Learning Deep Features for Discriminative Localization

This paper leverages global average pooling (GAP) for weakly-supervised object localization and internal CNN representation visualization. The key idea is to apply GAP, on the last convolutional layer, before the single last fully connected layer. This enables discriminative image regions identification in a single forward-pass for a wide variety of tasks. Through GAP, class activation maps (CAM) are automatically generated. The proposed class activation mapping technique identifies the importance of the image regions by projecting back the weights of the output layer on to the convolutional feature maps as shown in the figure below.

Global average pooling (GAP) polls the last convolutional features (activation map) into 1D vector X. The last fully connected layer, from X to logits, identifies the importance of each activation map, i.e. convolutional feature, to every class.

A class activation map (CAM) is generated through a weighted sum of the last convolutional features (activation maps) using the fully connected layer weights per class as shown in the figure below. CAM for a particular class indicates the discriminative image regions used by the CNN to identify that class.

Class Activation Mapping: the predicted class score is mapped back to the previous convolutional layer to generate the class activation maps (CAMs). The CAM highlights the class-specific discriminative regions.

The CAM generation idea is simple and applicable to most recent CNN architectures because they employ a single fully connected layer. But to generate CAMs from a VGG, which has multiple fully connected layer, it is required to remove these extra layers and fine-tune the network again. Similar architectural tweaks are proposed in the paper to enable GAP/CAM. For example, the localization ability is improved when the last convolutional layer, before GAP, has a higher spatial resolution. Thus, extra convolutional layers are removed as well. For AlexNet, the layers after conv5 (i.e., pool5 to prob) are removed resulting in a mapping resolution of 13×13. Similar changes applied to VGG and GoogLeNet.

Such architectural tweaks lead to classification performance degradation as shown in the next table. This small performance drop is justified by the extra unsupervised localization capability added to the network.

Localization evaluation is performed against similar unsupervised and supervised approaches in tables 2 and 3 respectively.

The next figures show qualitative results and how CAM changes per class for a single input.

In the paper, further experiments highlight generic localization capabilities on un-seen datasets like Stanford action40, Caltech256, SUN397 and, UIUCEvent8.

References:

My comments:

[+1] The simplicity of GAP/CAM led to its popularity despite the requirement to tweak the network architectures. The approach is valid for both object and action recognition task as long as a valid architecture is employed.

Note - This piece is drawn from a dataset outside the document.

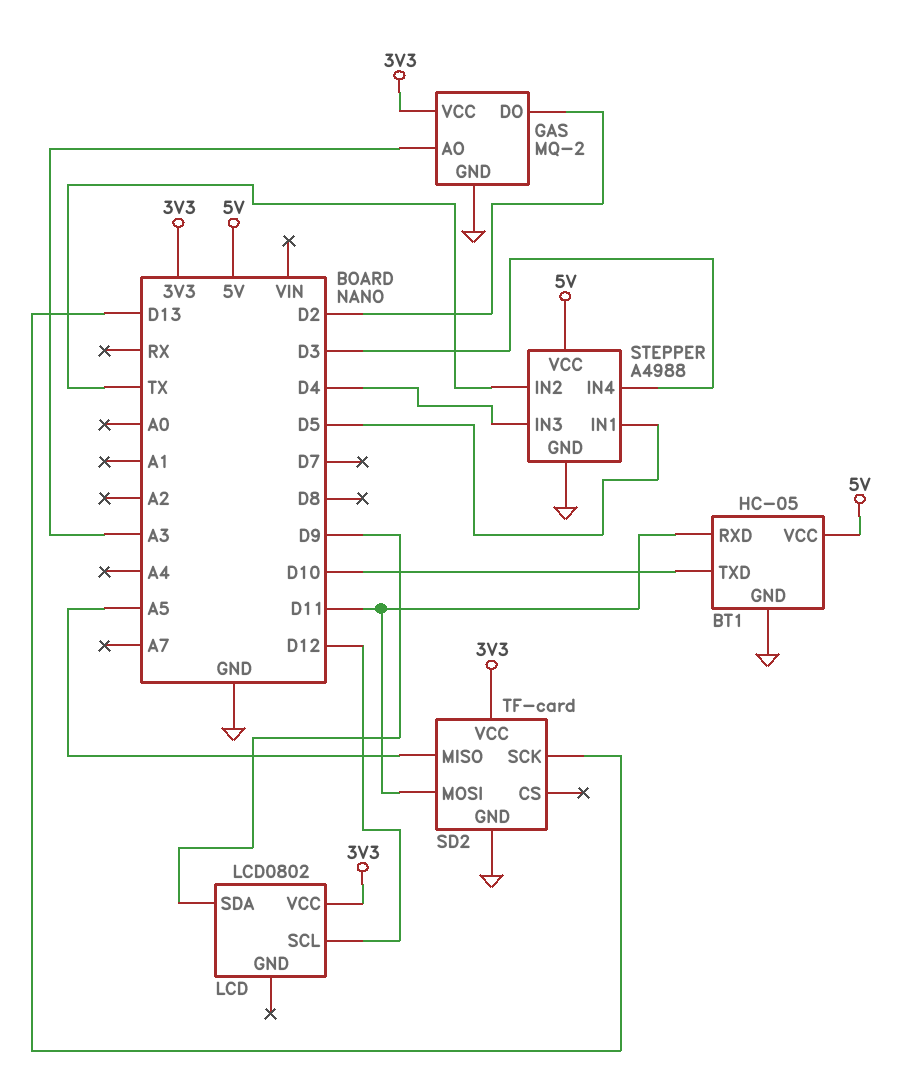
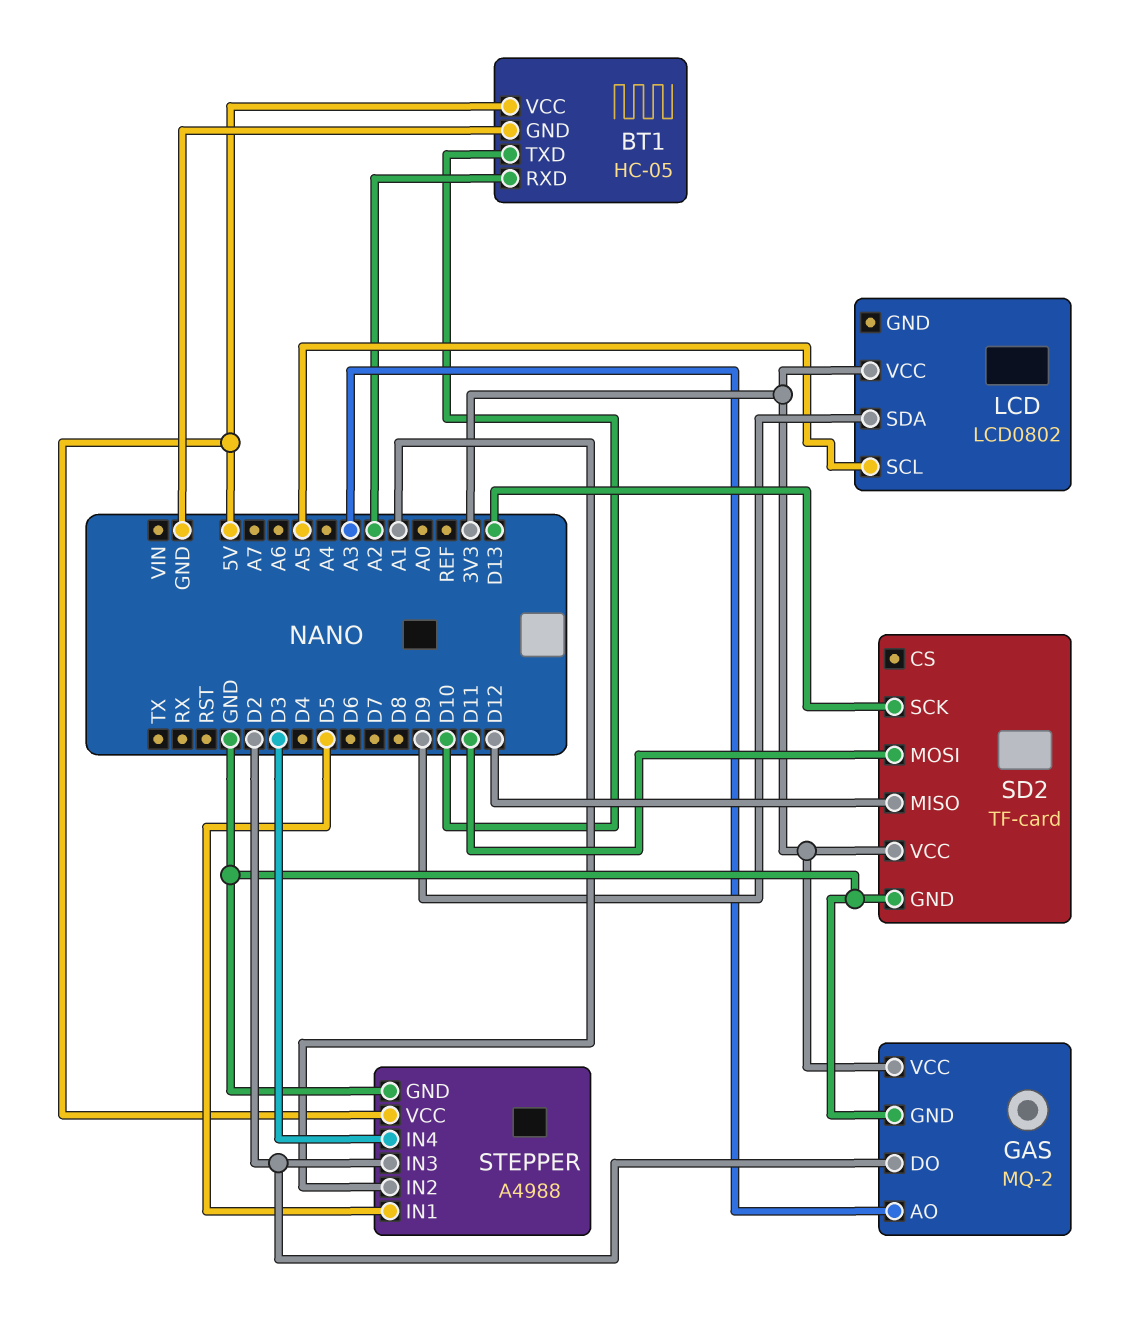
BT1 pin RXD: D11 -> A2
LCD pin SCL: D12 -> A5
SD2 pin MISO: A5 -> D12
STEPPER pin IN2: TX -> A1
STEPPER pin IN3: D4 -> D2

[+1] The thing I like most about GAP is the ability to generate a per class activation map. To my limited knowledge, most attention and visualization paper generates a single attention map per-input.

[+1] The paper is well-written and easy to understand. The proposed method is evaluated on multiple dataset, architecture, and tasks. Only few tasks are covered in this article.

[-1] My main critic is the localization procedure employed for the quantitative evaluation. It felt adhoc with multiple heuristics. For example, (1) two bounding boxes (one tight and one loose) from are used for evaluation from the class activation map of the top 1st and 2nd predicted classes (2) one loose bounding boxes from the top 3rd predicted class. (3) Convolutional layers are removed to increase activation maps resolution and thus increase localization accuracy. Yet, the paper doesn’t study “what resolution is best?”

I write reviews on computer vision papers. Writing tips are welcomed.